» Problem to solve
Only lines containing the string "ماشین" belong in the answer; find them in the records and copy them.

» Data
══════

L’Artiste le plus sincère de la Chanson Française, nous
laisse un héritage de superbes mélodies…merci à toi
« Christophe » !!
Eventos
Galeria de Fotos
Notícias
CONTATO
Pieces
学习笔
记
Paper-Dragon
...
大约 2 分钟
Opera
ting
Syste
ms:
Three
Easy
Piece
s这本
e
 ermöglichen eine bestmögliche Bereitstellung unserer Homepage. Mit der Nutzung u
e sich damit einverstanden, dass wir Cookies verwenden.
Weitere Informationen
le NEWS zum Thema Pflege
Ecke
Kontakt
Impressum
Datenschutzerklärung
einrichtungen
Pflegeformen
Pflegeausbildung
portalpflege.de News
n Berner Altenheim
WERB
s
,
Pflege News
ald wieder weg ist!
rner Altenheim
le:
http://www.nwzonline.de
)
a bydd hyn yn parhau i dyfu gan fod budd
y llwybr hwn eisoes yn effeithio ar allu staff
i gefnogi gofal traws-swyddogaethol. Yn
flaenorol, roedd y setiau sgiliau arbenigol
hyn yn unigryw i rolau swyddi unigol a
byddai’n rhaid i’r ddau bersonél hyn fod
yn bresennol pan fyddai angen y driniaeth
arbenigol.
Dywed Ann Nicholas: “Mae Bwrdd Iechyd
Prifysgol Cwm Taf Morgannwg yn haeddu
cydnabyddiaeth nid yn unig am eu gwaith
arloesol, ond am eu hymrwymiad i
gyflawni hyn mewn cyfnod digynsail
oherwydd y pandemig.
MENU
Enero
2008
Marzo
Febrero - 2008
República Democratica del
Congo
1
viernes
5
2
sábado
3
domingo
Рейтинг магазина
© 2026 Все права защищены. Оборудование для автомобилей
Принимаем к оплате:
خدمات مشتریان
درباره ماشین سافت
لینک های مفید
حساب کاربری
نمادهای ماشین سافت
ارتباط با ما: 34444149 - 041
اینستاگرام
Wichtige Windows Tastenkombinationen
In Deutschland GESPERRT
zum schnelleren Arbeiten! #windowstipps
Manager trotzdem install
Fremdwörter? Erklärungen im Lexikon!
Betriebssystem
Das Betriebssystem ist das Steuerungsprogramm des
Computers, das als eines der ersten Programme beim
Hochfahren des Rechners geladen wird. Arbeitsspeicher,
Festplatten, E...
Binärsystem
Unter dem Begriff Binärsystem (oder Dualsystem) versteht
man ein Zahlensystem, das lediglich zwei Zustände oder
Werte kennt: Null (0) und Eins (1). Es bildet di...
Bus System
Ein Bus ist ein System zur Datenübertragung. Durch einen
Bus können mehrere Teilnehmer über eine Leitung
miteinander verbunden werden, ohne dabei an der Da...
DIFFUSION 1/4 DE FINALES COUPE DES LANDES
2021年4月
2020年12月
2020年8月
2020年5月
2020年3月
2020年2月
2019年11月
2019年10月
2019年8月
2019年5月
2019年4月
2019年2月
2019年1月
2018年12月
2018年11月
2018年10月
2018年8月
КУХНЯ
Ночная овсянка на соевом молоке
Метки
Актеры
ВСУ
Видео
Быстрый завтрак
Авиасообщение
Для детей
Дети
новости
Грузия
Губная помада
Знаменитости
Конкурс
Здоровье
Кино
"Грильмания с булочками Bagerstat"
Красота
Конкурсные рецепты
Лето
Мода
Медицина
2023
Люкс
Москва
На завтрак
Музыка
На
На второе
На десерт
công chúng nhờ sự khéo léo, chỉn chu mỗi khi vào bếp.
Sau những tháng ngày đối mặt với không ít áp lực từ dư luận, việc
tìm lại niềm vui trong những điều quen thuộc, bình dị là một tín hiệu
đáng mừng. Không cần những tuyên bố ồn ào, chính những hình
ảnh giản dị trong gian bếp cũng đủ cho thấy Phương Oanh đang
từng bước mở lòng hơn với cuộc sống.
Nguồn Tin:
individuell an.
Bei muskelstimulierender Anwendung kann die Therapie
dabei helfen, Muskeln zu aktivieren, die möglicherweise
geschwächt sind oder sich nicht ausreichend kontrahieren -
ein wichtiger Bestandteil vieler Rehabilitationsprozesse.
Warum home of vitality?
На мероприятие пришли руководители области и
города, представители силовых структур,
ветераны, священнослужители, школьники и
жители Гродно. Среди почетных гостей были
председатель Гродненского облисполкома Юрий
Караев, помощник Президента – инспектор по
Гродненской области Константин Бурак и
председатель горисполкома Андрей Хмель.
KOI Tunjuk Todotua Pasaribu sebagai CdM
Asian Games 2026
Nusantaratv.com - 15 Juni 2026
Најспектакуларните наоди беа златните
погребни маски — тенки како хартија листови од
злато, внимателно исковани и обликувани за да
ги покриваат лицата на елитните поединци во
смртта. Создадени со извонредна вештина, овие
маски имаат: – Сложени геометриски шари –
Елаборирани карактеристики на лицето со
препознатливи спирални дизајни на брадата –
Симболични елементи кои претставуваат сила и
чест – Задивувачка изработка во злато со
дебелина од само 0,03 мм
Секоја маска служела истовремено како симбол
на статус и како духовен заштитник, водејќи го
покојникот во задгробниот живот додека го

══════

» Output of the exercise
درباره ماشین سافت
نمادهای ماشین سافت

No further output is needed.